Another component for this problem is how easy is to understand a program. Imagine your program is distributed and you need a consensus algorithm. In a broad sense both Paxos and Raft are good solutions for your problem. But by choosing Paxos you are making things harder for anyone who needs to join this team in the future.
And this is just due the fact that people generally have a hard time understanding how Paxos work. Sure, there are several techniques one could use to limit the impact of choosing Paxos can have over a program. Its not that hard to isolate networking behind an interface and treat Paxos as an "implementation detail". But the reality is that predicting what things should be completely isolated is pretty hard, especially if your prediction needs to happen 5 years in advance. And when you don't properly isolate these things they spread all over your codebase.
This is why I think the metric "how easy is to explain this code?" is pretty important. If we want to create successful programs (which one way to measure would be "programs that outlive their original teams") we need to be mindful about how we structure our code. "Literate programming" is probably a good way to think about this, in the end of the day we are writing code for other humans to read and understand. If that wasn't important we could all be working with minified source files.

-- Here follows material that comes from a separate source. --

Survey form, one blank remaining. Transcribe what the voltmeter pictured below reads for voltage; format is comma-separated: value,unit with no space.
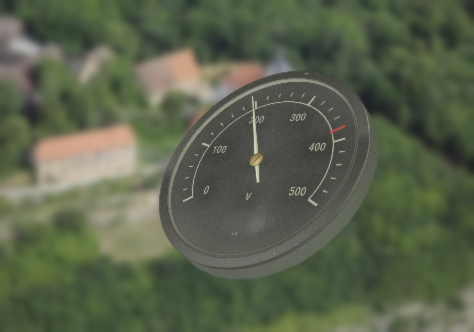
200,V
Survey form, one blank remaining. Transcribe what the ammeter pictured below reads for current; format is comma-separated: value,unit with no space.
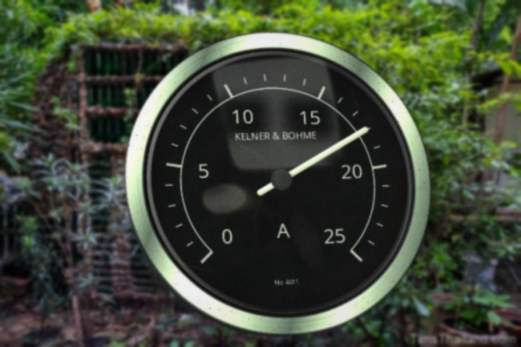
18,A
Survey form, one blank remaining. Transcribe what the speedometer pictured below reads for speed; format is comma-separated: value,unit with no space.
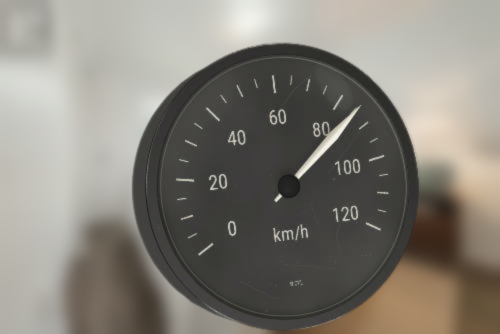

I like the idea, but I feel like in the context of an enterprise there can be other non-coder roles to help maintain a mental model for future “generations”. As a Technical Product Manager I don’t help with coding often, but usually will create onboarding documentation centered around the “theory” of the system’s programming to help cut down on churn if we bring in new resources.
Missing from the complaint is “too much” churn. But then it’s boring and obvious. Too much employee churn is lethal to any company.
Not a huge insight.
But if we could somehow arrive at the answer to how much is too much, it’d be something that can be optimized for. And we’d live in a fascinatingly different world.
I think this is true, at least the underlying concept.
Yea the program in code does exist as a thing that will do exactly what it says in a deterministic (mostly? lol) fashion, since it's, you know, a computer.
But a team's ability to modify the code, to fix inevitable problems or add new features, depends on the mental model of the code that exists in their head(s). That's also why there's a massive increase in complexity of a project as soon as it gets too big to fit inside one person's head.
One of the things I find myself needing to push both junior _and_ senior developers to do is "if you are thinking about code being anywhere adjacent to 'subtle' or 'weird,' or think that something might become a design pattern for future code, or something that was copied from other code but differs subtly, or you consulted StackOverflow... write the comment that's in your head/leave a breadcrumb as an actual comment in the codebase." And, frankly, this sometimes means commenting-out rather than deleting code, if the historical code was necessary to understand the context for why the improvement is warranted.
I wholeheartedly agree with the OP that "churn" can result not only from staff members leaving, but also from them shifting focus to other projects or even just growing in skillsets over time. Which is why it's vital to document the mindset you had as you were coding.
One of my favorite books, Vernor Vinge's Hugo-winning _A Deepness in the Sky_, uses the term "programmer-archaeologist" - https://akkartik.name/post/deepness is a great (spoiler-free) quote on the notion. Writing for your future archaeologists - who may very well happen to be your future self! - is a great mental model to have.
(And read Deepness - despite its branding as book 2 in a series, it's arguably best to read it standalone first! It's simultaneously an action-packed popcorn novel and a mind-bending set of discussions on linguistics and cultural relativism as they pertain to mechanisms for societal control, in a way that makes the reader part of that very conversation. Highly, highly recommend.)